**TEXTO PARA ANÁLISE**
Nos casos em que a formalidade dos documentos não tiver atrelados com a verdade, estes devem ser entendidos como nulos e inservíveis como prova para o juízo trabalhista se instruir para julgar o processo, levando em consideração apenas o que estiver de fato eivado de boa-fé e fidúcia.
De todo modo, o princípio da primazia da realidade não é unilateral, não sendo um alicerce apenas para o empregado. Este vetor da Justiça do Trabalho trata-se de um princípio voltado a realidade fática do contrato e relação constituída entre empregados e empregadores.
Deste modo, este princípio deve ser aplicado para a verdade real da relação trabalhista entre empregado e empregador e assim, gerar segurança jurídica para ambas as partes.
.
O princípio da primazia da realidade sobre a forma constitui-se em poderoso instrumento para a pesquisa e encontro da verdade real em uma situação de litígio trabalhista. Não deve, contudo, ser brandido unilateralmente pelo operador jurídico. Desde que a forma não seja da essência do ato (ilustrativamente, documento escrito para a quitação ou instrumento escrito para contrato temporário), o intérprete e aplicador do Direito deve investigar e aferir se a substância da regra protetiva trabalhista foi atendida na prática concreta efetivada entre as partes, ainda que não seguida estritamente a conduta especificada pela legislação.7
.
Assim, independentemente de a qual das partes interessar, em caso de divergência entre a realidade extraída dos fatos e a formalidade documental, deve-se dar predileção à primeira, ou seja, a verdade fática mantida entre as partes em detrimento da forma.
Em suma, o princípio da primazia da realidade além de ser voltado a proteção da realidade na relação trabalhista, tem também um viés ético de manter intacta a boa-fé da relação jurídica, prezando pela edificação da verdade real.
.

**DADOS DO CONJUNTO**
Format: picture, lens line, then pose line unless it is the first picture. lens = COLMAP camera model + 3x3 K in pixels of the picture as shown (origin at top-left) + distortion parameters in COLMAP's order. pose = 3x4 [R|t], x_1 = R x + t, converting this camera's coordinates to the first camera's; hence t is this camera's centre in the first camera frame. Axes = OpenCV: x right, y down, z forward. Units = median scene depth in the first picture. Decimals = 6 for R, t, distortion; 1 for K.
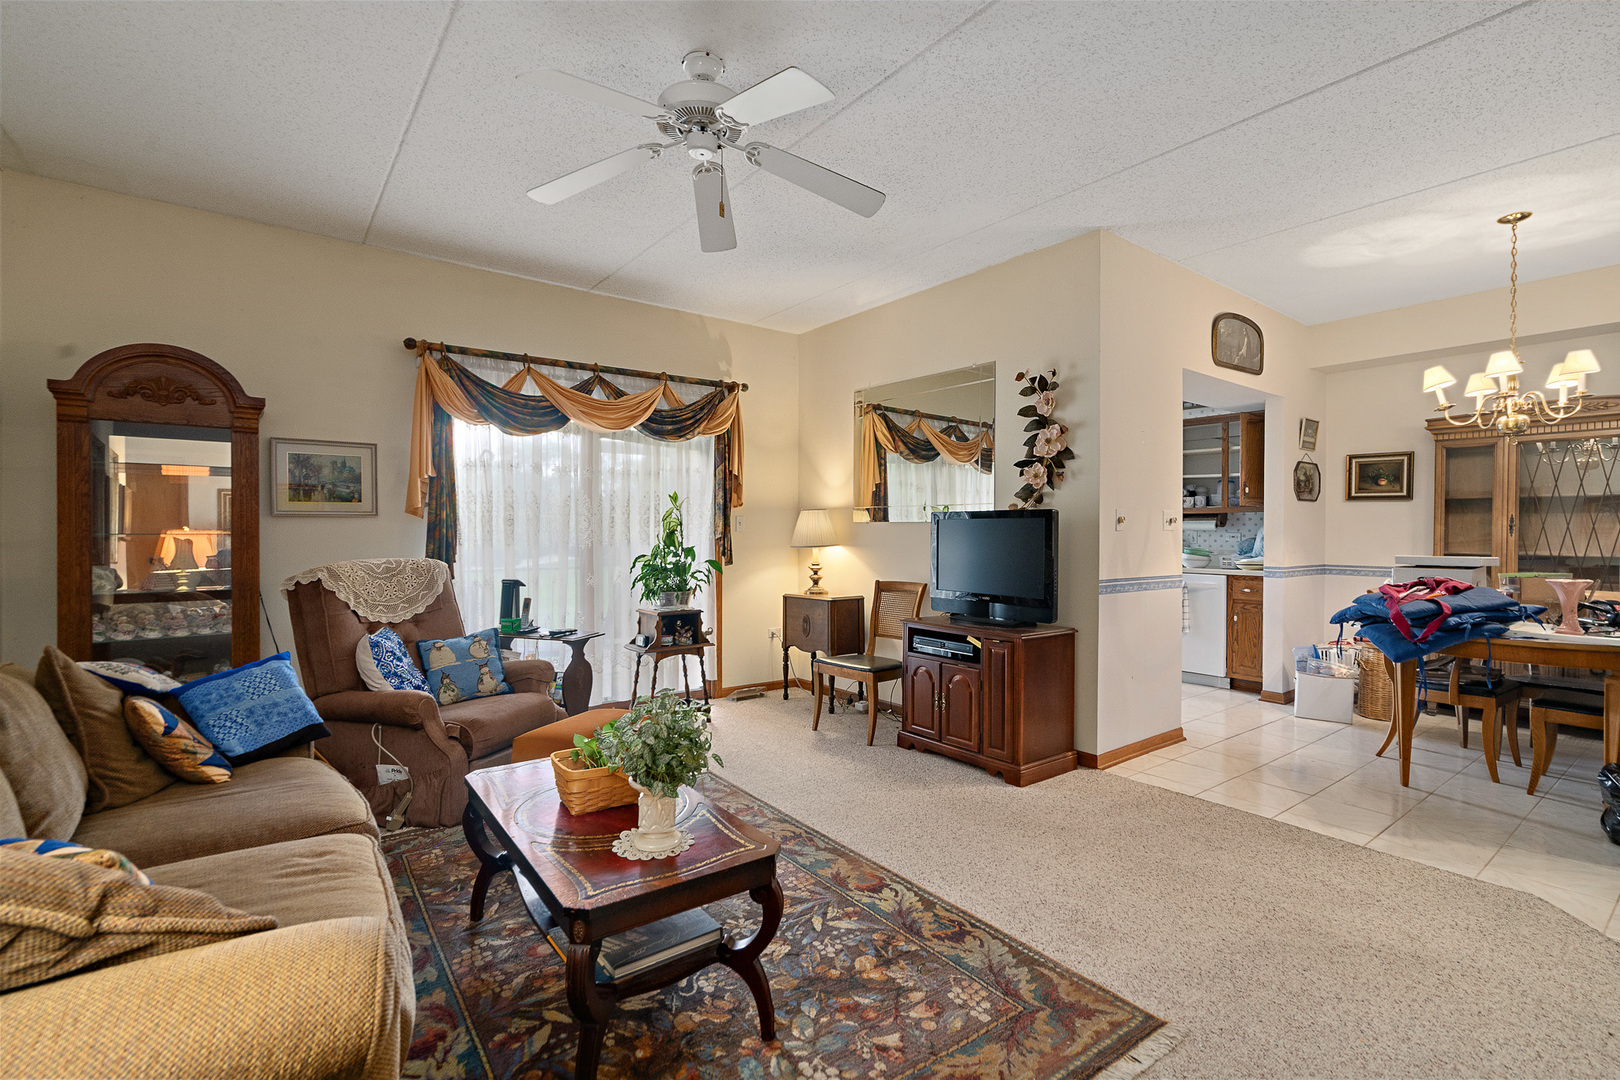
lens RADIAL K [[744.3, 0, 806.5], [0, 744.3, 544.2], [0, 0, 1]] dist [-0.003697, 0.001618]
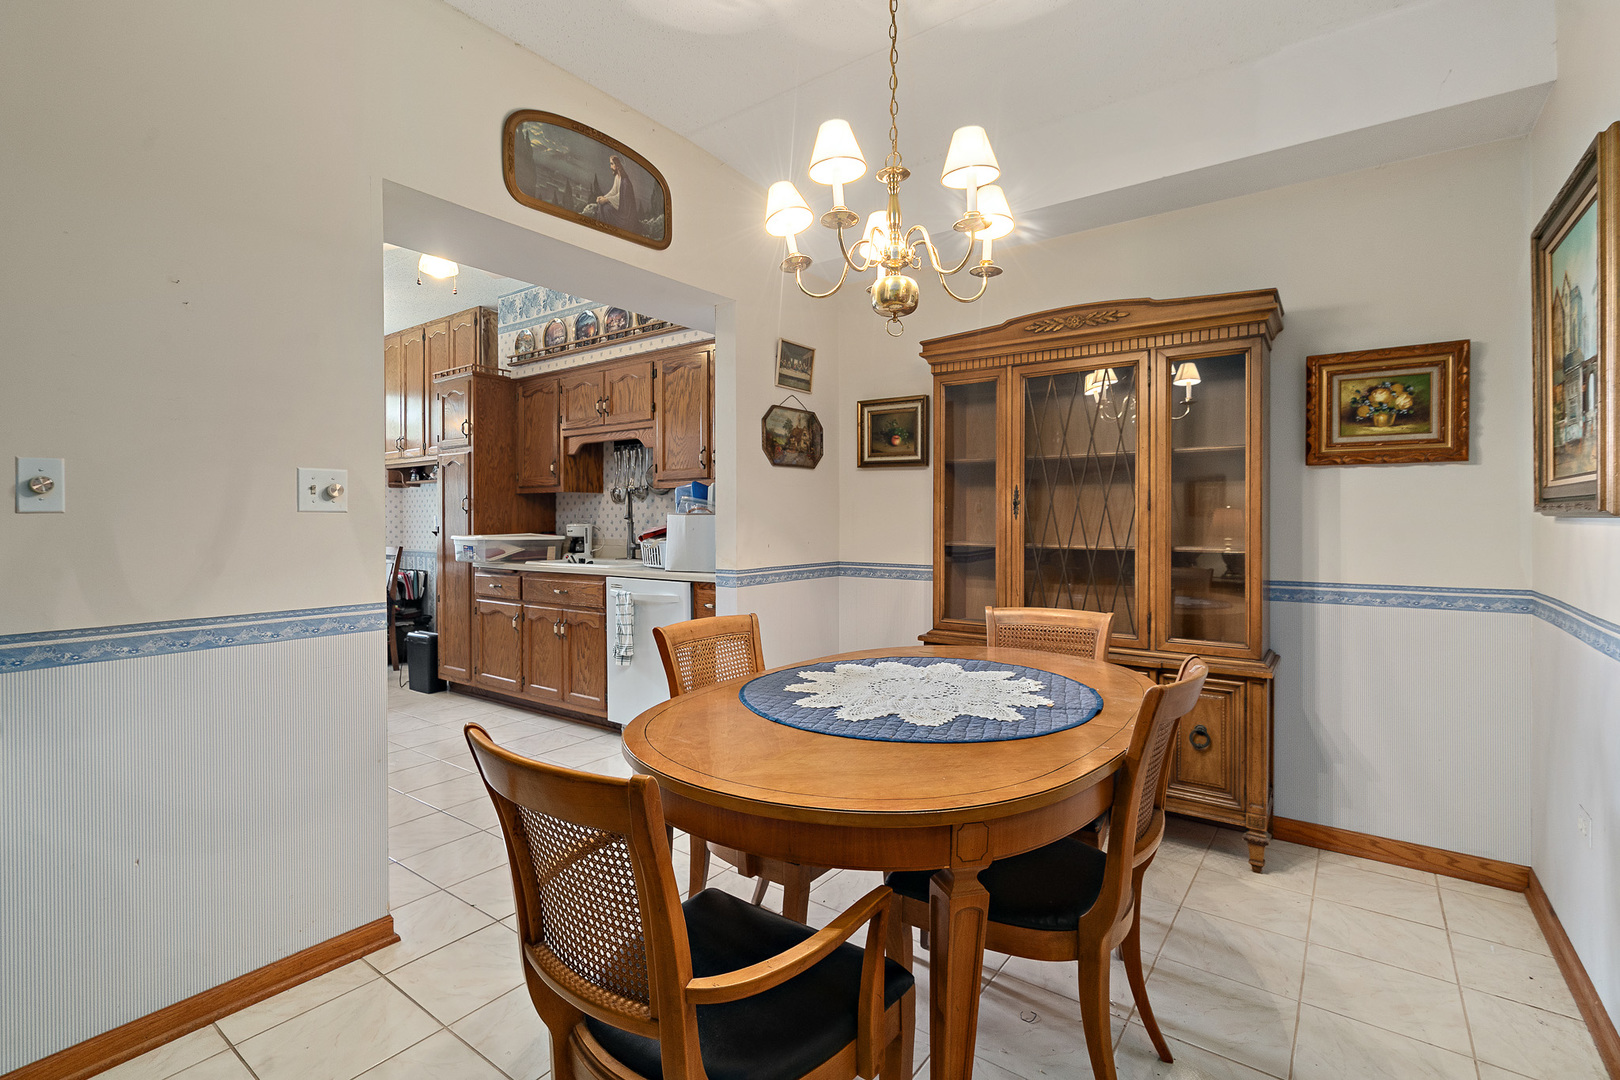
lens RADIAL K [[744.3, 0, 813.7], [0, 744.3, 525.7], [0, 0, 1]] dist [-0.003697, 0.001618]
pose [[0.962775, -0.004351, 0.270270, 0.623995], [0.003618, 0.999988, 0.003210, -0.009862], [-0.270281, -0.002113, 0.962779, 0.437356]]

**TESTE SEUS CONHECIMENTOS**
1 - Liste as expressões de ligação, seguidas de vírgula, com que começam parágrafos no texto sobre a primazia da realidade.
2 - Edite o trecho do texto sobre a primazia da realidade de "O princípio da primazia da realidade sobre" a "detrimento da forma.", trocando "litígio" por "conflito".

**SUAS RESPOSTAS**
1 -
- De todo modo
- Deste modo
- Assim
- Em suma

2 -
O princípio da primazia da realidade sobre a forma constitui-se em poderoso instrumento para a pesquisa e encontro da verdade real em uma situação de conflito trabalhista. Não deve, contudo, ser brandido unilateralmente pelo operador jurídico. Desde que a forma não seja da essência do ato (ilustrativamente, documento escrito para a quitação ou instrumento escrito para contrato temporário), o intérprete e aplicador do Direito deve investigar e aferir se a substância da regra protetiva trabalhista foi atendida na prática concreta efetivada entre as partes, ainda que não seguida estritamente a conduta especificada pela legislação.7
.
Assim, independentemente de a qual das partes interessar, em caso de divergência entre a realidade extraída dos fatos e a formalidade documental, deve-se dar predileção à primeira, ou seja, a verdade fática mantida entre as partes em detrimento da forma.